Monday, March 9, 2015

New, but Far From Perfect: Construction Defects Follow a Brooklyn Building Boom

Residents at 500 Fourth Avenue, left, which opened in 2010, and 550 Grand Street in Brooklyn, a condo conversion, have complained about construction defects.


It took just three years for balconies to crack and concrete to flake from the facade of one Brooklyn condominium. Another building was prone to flooding, because the storm drainage system was never connected to the sewage system. With buildings rising at a pace not seen in years, some fear that shoddy construction could be making a comeback, too.


As developers feverishly break ground on projects to cash in on soaring property values, lawyers, architects and engineers say they are fielding more calls from residents complaining of structural defects in newly built homes. There is growing concern that some developers are repeating the mistakes of the last housing boom and delivering substandard product. As more residents settle into new buildings, the trickle of calls could soon turn into a flood.

“My phone is ringing already on projects that were just completed,” said Steven D. Sladkus, a Manhattan real estate lawyer who says his firm has dozens of active construction defect cases. “Uh-oh, here we go again.”

When the housing market collapsed in 2007 and coffers ran dry, many developers were left scrambling to complete projects. Some cut corners or abandoned developments, leaving others to finish the work. The result was a spate of poorly built developments followed by a rash of lawsuits from angry buyers. But the number of complaints dwindled when the recession took hold and new construction stalled, leaving only the most seasoned developers to continue to build.
Alana Blahoski started noticing water leaking into her duplex at 550 Grand Street in Brooklyn soon after she arrived in 2011. A wall in her duplex has been stripped to the studs to deal with mold.

Now, in today’s increasingly heady housing market, untested developers are eager to get in the game, and some of those who built problematic buildings in the past are breaking ground again. “It’s like the developers did not learn their lessons,” said Adam Leitman Bailey, a Manhattan real estate lawyer who has noticed an uptick since the start of the year in complaints from residents of newly built buildings reporting problems with elevators, water infiltration and inadequate insulation.

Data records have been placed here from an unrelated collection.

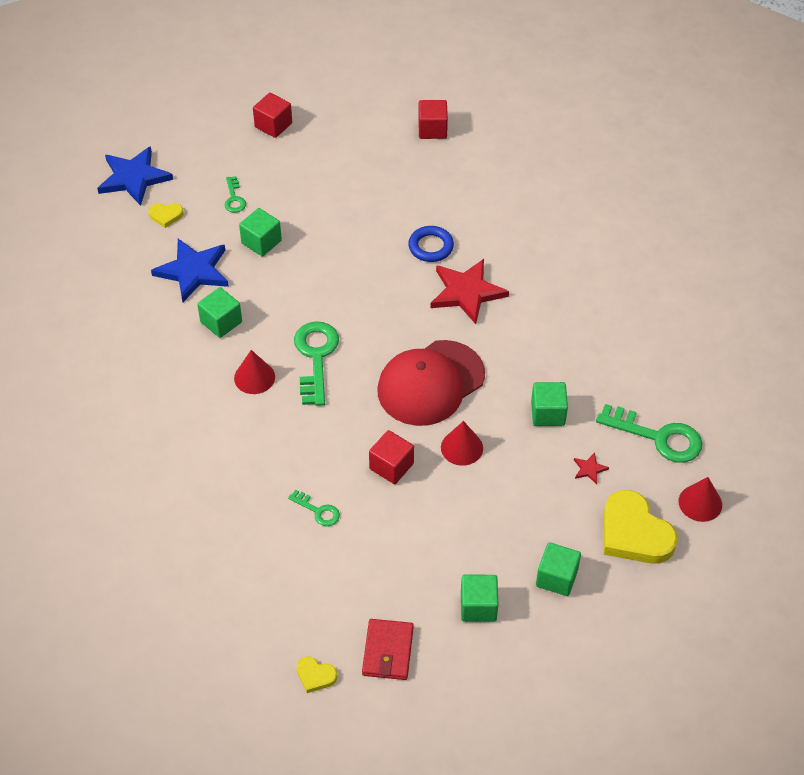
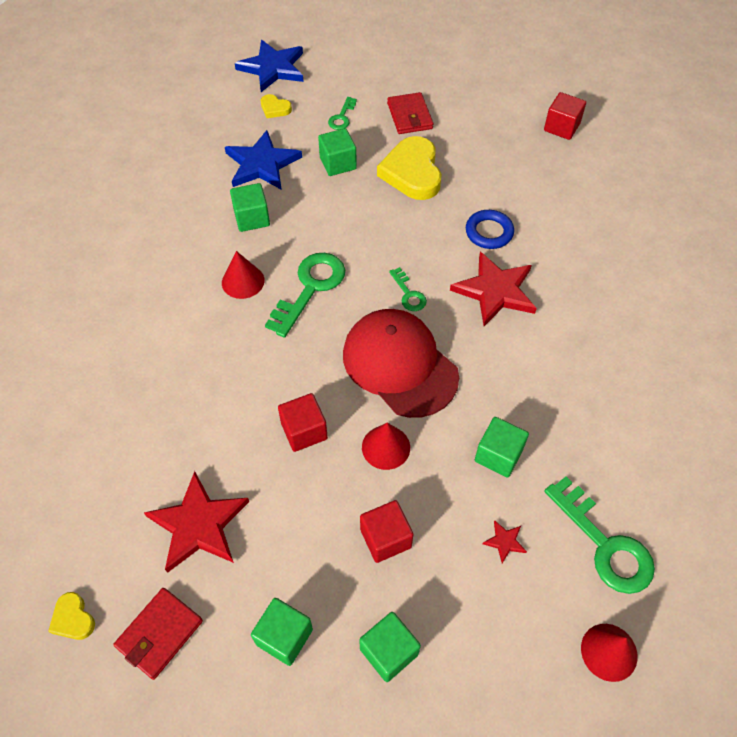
camera: 30 degrees right, 5 degrees up
(273, 125) = (419, 70): red cube -> red cube (385, 538)
(294, 172) = (409, 116): none -> red wallet
(318, 511) = (204, 441): green key -> green key (408, 294)
(360, 569) = (198, 524): none -> red star
(430, 383) = (399, 365): red cap -> red cap turned 60 degrees clockwise
(634, 533) = (509, 647): yellow heart -> yellow heart (412, 172)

Last year, the city issued construction permits for 20,300 units of housing, according to the Real Estate Board of New York. And the state attorney general’s office received submissions for 263 offering plans for condo conversions and new construction in 2014, up from 184 in 2011. Those numbers will most likely grow in 2015, encouraged by Mayor Bill de Blasio’s push to build more housing.

With land and construction prices high, profit margins are narrower, particularly in midmarket projects. Some builders may take shortcuts, swapping higher-quality materials for less expensive alternatives. Others may hire unqualified subcontractors. While some grievances hinge on cosmetic details like parquet floors where quarter-sawn oak was promised, others are far more serious, with the health and safety of residents — and sometimes pedestrians — in jeopardy.

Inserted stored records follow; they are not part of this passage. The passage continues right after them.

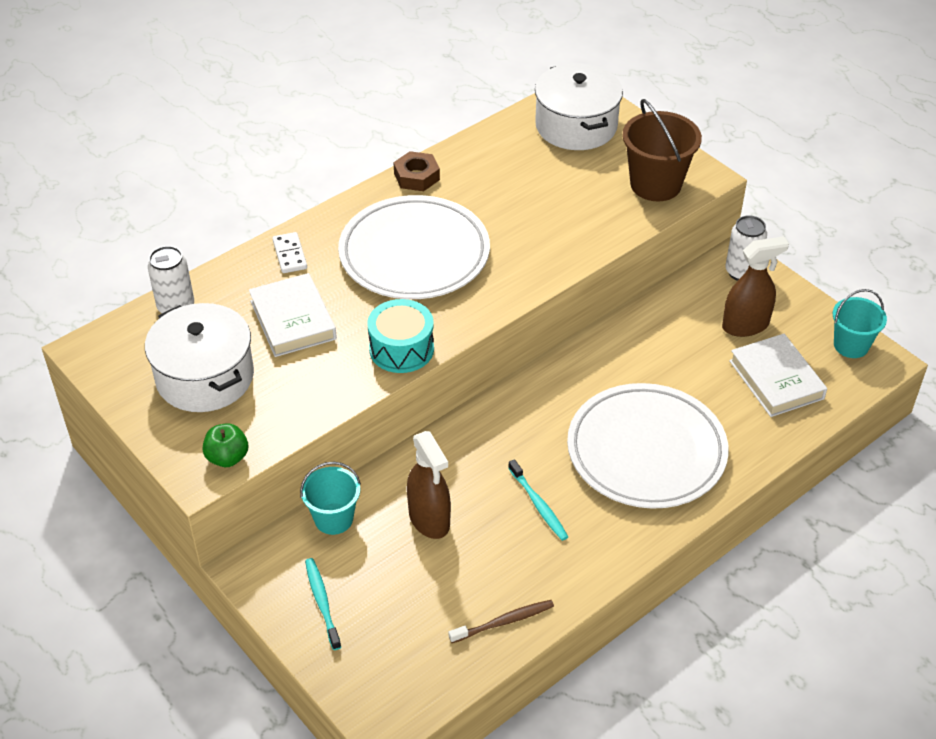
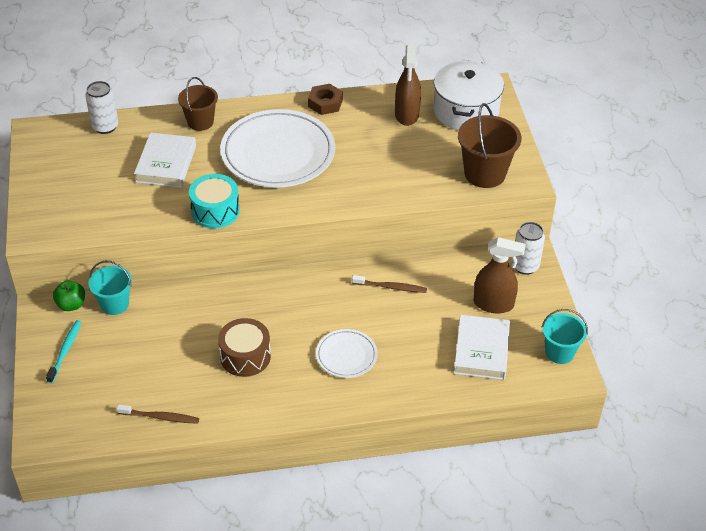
camera: 30 degrees right, 0 degrees up
(205, 377) = (85, 177): white pot -> none
(227, 457) = (55, 231): green apple -> green apple (71, 305)
(290, 255) = (200, 122): white domino -> brown bucket
(429, 519) = (170, 332): brown spray bottle -> brown spray bottle (407, 115)
(538, 505) = (245, 356): turquoise toothbrush -> brown drum
(628, 355) = (391, 287): none -> brown toothbrush
(646, 451) = (346, 356): white plate -> white plate, size x0.49

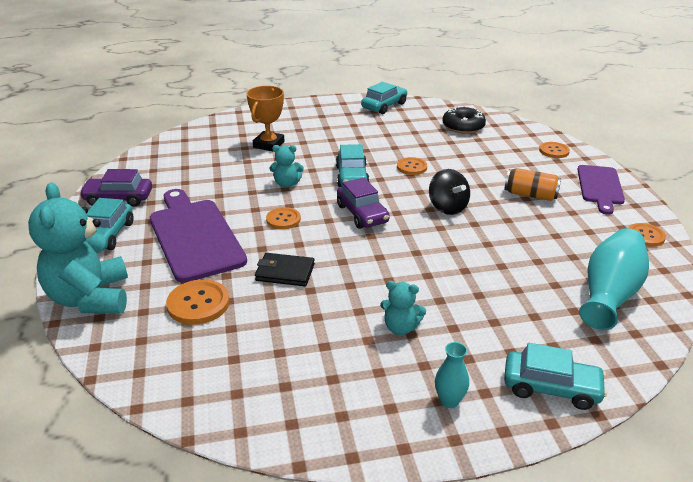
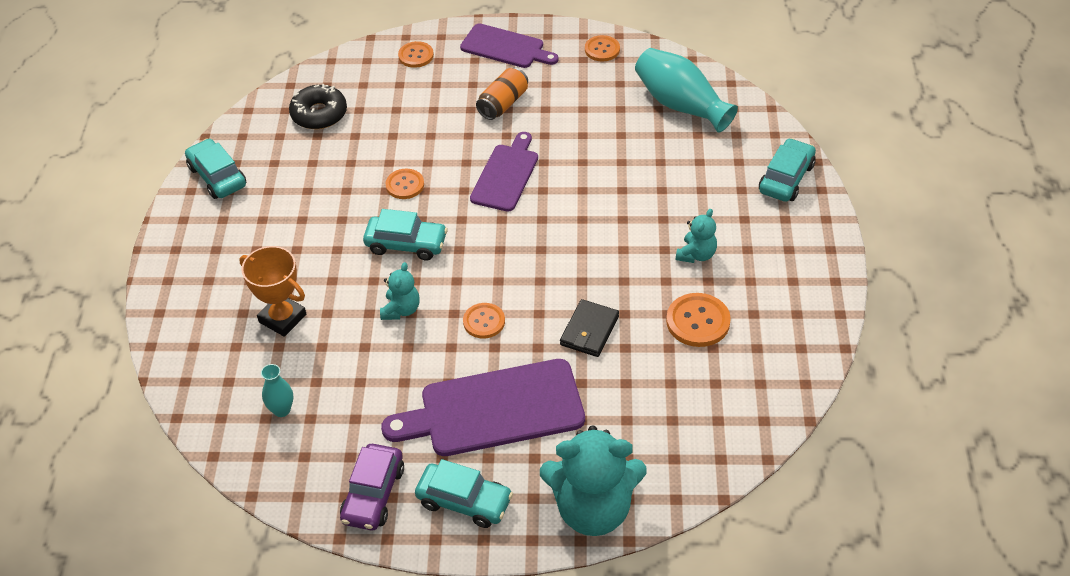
camera: 75 degrees left, 15 degrees up
(198, 304) = (625, 409): orange button -> orange button (698, 321)
(362, 214) = (495, 249): purple car -> none
(447, 207) = (506, 175): black spinning top -> purple cutting board
(449, 401) = (791, 242): turquoise vase -> turquoise vase (282, 410)

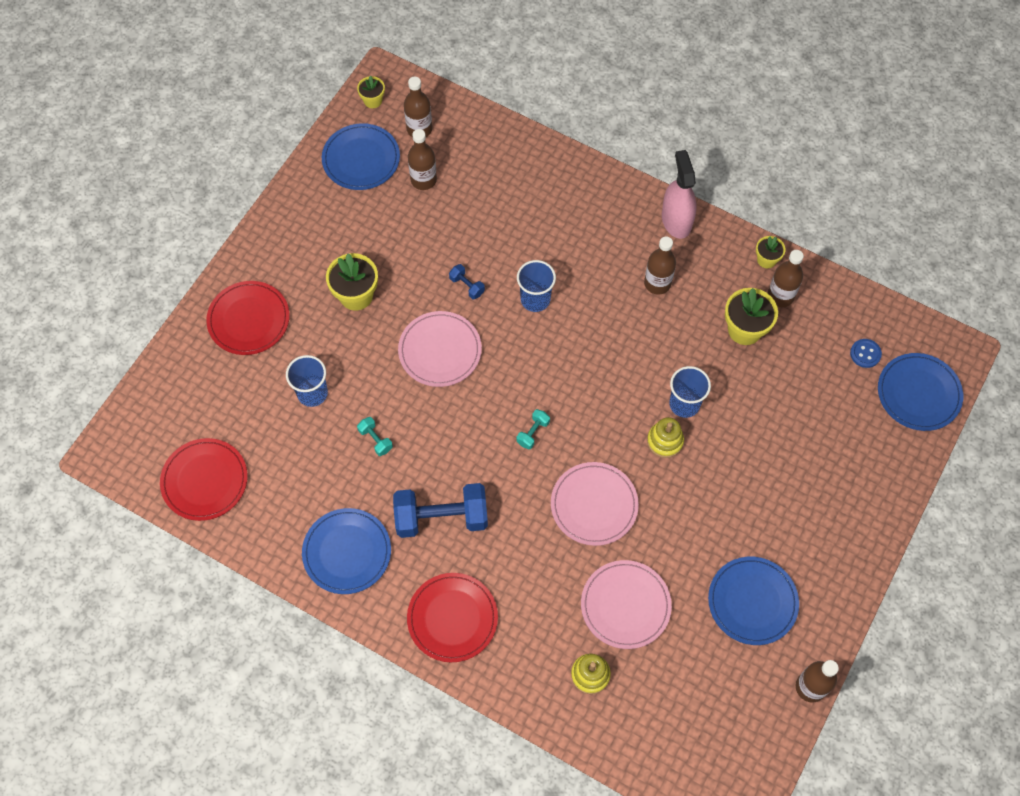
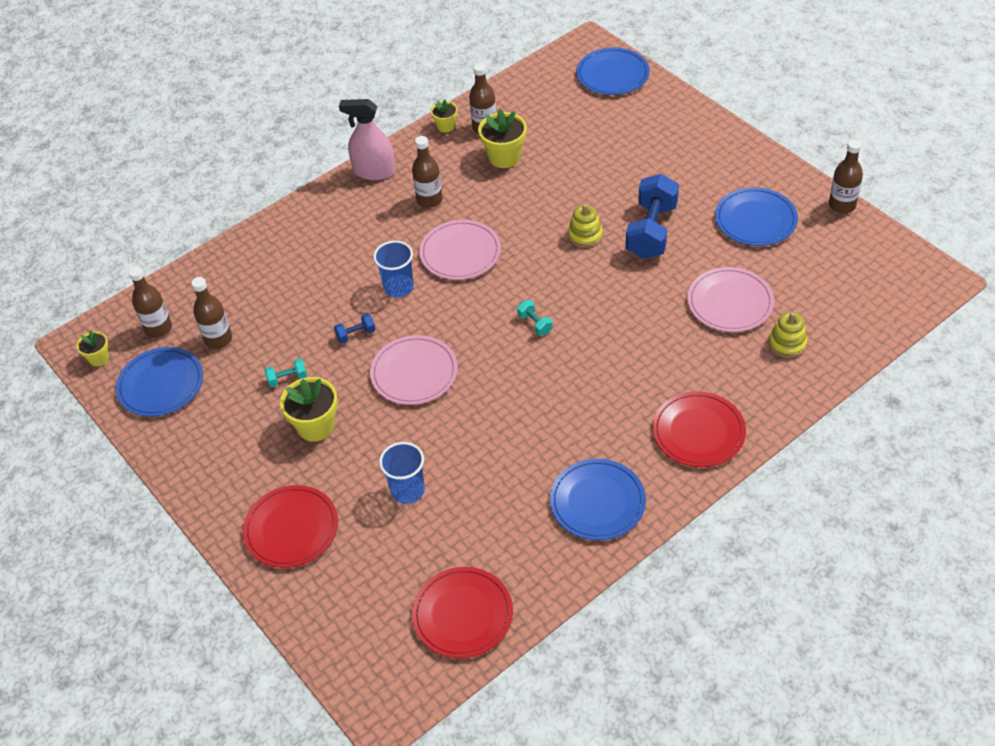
camera: 65 degrees left, 15 degrees down
(375, 440) = (485, 448): turquoise dumbbell -> turquoise dumbbell (287, 379)
(441, 517) = (592, 415): blue dumbbell -> blue dumbbell (651, 231)
(594, 505) = (625, 299): pink plate -> pink plate (460, 252)
(684, 404) = (555, 213): blue cup -> none
(865, 354) = (563, 93): blue button -> none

“It’s one thing that you don’t like the paint job or the carpet in the hallway is shabby,” said Howard L. Zimmerman, an architect whose firm has hired additional staff members in expectation of more problems to come. “But when you don’t have sprinklers and when you don’t have self-closing doors in the fire stairs, those are really life-safety issues that are almost criminal. People could die.” 

Robin Riddle, the condo board president at 500 Fourth Avenue in Brooklyn, said residents wanted to move quickly to fix the building’s balconies. Katherine Marks for The New York Times


At 500 Fourth Avenue, a 156-unit condo in Brooklyn that opened in 2010, trouble began in July 2013 when concrete fell from the 12-story building’s facade and balconies onto the streets below. A Department of Buildings inspection found cracks in the balconies, resulting in a partial vacate order — residents living in the 94 units with balconies could no longer step out onto them. The city ordered the building to erect scaffolding and a sidewalk shed to protect passers-by.

Reeling from the news, the fledgling condo board hired an architectural firm that determined that the top layer of concrete on the balconies and ledges had not been laid properly and that the glass railings had been improperly anchored. The price tag for repairs topped $1 million.

“This thing just went up in 2010, are you kidding me?” said Erik Kath, an architect who bought a studio in 2011 with his wife, Kalina, also an architect. The $428,000 apartment, which does not have a balcony, was the first home they had purchased.

Through a series of town-hall-style meetings, residents made their wishes clear: They wanted to return to their balconies. The sidewalk shed, which cannot be removed until the city deems the balconies safe, has darkened a shared resident terrace and several private terraces on the second floor. The board decided to repair the balconies, even though the building had not reached an agreement with its sponsor, the Park Slope Group.